State law calls for the Oregon Department of Energy to adopt rules for energy tax credits that include a formula to determine the prices at which credits could be sold.
“We were in agreement with the Department of Energy that their rule exceeded their statutory authority,” Joy Krawczyk, a spokeswoman for the Department of Revenue, wrote in an email. “Statute allows price setting for preliminary certificates, but statute doesn’t require a price setting formula for final certificates.”
Under that interpretation, the price formula required in state law would not apply to tax credit sales. Its only use would be to provide a theoretical, nonobligatory sale price on the preliminary certificate, which tells applicants the size of the tax credit they will qualify for if they complete their transit, energy efficiency or alternative fuel projects as promised. The Department of Revenue did not respond to a question about whether former Gov.

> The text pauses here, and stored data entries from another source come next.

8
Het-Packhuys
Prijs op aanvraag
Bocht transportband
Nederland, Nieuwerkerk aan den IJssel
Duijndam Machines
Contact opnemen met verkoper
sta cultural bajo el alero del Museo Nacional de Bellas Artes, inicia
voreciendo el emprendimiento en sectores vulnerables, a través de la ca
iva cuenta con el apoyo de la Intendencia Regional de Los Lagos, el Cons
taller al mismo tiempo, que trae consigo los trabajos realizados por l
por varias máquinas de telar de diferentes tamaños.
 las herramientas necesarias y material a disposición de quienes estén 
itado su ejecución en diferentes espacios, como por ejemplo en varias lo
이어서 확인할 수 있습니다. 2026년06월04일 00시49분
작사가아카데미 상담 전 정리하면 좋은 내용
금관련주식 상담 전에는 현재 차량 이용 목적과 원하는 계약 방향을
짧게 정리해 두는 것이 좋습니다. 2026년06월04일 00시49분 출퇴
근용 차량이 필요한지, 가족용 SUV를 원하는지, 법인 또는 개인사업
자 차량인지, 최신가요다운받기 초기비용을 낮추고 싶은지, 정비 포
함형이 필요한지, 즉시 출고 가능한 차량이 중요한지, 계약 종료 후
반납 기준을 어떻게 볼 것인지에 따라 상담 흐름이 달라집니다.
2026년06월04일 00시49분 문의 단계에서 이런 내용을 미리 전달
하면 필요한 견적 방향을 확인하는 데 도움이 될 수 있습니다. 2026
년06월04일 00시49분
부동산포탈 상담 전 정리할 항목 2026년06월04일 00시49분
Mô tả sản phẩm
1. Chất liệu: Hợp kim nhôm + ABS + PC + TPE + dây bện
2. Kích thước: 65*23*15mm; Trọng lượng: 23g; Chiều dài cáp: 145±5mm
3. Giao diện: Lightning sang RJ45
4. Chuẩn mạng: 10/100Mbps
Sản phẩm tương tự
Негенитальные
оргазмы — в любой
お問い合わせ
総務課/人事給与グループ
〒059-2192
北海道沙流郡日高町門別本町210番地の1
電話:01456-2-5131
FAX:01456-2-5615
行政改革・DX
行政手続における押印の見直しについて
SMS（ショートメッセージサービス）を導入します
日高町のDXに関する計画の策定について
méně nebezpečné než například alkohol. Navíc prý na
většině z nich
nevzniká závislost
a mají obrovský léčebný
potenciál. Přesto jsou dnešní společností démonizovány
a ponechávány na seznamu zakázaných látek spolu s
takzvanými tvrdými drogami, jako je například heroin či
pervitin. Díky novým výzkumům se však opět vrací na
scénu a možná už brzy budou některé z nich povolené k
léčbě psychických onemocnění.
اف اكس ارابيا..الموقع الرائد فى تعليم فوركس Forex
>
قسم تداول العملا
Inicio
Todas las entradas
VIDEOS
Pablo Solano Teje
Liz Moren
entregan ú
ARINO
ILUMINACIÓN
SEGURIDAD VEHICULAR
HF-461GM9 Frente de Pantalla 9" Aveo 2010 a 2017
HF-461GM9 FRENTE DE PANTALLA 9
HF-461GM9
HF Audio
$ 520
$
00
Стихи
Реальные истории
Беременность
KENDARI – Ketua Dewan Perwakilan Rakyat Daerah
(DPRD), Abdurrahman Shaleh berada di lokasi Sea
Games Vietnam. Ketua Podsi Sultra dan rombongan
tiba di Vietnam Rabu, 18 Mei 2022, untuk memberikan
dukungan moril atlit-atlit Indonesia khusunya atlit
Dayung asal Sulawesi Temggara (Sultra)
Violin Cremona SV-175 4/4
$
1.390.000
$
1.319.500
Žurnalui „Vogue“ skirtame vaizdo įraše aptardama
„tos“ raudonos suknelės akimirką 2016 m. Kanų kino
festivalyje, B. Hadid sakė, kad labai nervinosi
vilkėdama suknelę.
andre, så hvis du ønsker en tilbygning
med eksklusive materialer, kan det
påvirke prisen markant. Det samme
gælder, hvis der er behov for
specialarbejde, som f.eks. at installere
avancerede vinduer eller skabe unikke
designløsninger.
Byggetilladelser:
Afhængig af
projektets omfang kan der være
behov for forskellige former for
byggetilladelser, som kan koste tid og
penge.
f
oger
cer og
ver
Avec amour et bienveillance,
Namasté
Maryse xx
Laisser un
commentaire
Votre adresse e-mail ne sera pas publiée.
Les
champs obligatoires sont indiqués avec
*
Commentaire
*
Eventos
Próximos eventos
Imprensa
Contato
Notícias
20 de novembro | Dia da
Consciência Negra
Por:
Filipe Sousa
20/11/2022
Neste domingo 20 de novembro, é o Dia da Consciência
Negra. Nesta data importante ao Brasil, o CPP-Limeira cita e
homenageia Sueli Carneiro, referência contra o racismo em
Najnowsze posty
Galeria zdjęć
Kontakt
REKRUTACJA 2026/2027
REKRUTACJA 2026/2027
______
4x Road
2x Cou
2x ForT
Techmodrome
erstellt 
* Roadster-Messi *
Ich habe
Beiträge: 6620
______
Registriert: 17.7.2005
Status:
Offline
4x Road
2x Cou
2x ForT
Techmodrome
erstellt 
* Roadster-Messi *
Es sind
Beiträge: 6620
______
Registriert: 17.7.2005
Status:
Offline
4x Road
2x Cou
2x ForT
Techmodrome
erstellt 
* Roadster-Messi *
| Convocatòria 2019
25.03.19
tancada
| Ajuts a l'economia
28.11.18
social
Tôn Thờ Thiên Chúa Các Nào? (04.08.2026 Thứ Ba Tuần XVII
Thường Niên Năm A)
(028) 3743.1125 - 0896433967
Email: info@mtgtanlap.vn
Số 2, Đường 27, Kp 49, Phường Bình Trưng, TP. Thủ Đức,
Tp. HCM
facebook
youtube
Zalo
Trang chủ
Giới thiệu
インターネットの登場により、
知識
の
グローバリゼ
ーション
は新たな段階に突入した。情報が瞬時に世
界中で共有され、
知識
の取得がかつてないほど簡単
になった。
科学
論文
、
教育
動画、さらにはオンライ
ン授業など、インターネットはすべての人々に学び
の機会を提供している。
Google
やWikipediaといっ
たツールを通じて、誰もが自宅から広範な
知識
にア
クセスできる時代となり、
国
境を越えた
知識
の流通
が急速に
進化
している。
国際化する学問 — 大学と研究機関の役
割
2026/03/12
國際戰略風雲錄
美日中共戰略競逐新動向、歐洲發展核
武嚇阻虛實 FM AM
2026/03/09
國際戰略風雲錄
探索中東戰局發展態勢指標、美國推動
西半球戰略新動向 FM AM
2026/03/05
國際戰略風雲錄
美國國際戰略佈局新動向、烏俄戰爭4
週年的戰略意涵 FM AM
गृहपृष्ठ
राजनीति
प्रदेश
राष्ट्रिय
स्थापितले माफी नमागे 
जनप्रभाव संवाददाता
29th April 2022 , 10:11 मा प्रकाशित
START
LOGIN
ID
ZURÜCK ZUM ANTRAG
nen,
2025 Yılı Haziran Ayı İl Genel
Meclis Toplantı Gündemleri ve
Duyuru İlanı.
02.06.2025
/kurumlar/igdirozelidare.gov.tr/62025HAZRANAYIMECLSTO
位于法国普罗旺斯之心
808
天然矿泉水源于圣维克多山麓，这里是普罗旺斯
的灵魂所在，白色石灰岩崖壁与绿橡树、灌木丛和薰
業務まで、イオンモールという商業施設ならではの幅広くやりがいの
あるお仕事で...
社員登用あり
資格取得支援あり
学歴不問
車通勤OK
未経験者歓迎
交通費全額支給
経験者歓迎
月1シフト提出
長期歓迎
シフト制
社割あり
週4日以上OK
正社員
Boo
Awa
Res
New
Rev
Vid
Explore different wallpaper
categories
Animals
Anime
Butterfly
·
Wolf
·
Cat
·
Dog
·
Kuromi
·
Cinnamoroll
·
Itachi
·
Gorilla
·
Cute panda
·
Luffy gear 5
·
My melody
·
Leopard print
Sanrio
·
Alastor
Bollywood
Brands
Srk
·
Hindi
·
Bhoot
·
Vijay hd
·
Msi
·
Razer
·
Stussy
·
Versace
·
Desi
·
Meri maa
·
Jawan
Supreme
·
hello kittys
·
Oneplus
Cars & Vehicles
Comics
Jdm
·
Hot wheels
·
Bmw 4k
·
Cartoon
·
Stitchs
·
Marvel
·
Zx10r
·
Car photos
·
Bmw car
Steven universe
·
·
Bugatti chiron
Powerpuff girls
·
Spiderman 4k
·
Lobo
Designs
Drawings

John Kitzhaber was informed of the interpretation.
According to the Department of Revenue, the agency’s legislative coordinator Deanna Mack was the only agency employee involved in discussions with Department of Energy on the issue in December 2014. However, public records provided by a tax credit broker show the Department of Revenue’s corporation tax policy coordinator, Jeff Henderson, was kept in the loop on Buckley’s discussions with brokers about tax credit sales as early as October 2014.
Krawczyk said the inclusion of a revenue employee on such a discussion was not unusual.
“Ultimately, we’re included on a number of emails from Energy because we’re responsible for applying the credits claimed on returns and because we inform Energy, upon request, if any portion of a credit has been used when an owner is looking for transfer the credit, as only completely unused credits can be transferred,” Krawczyk wrote.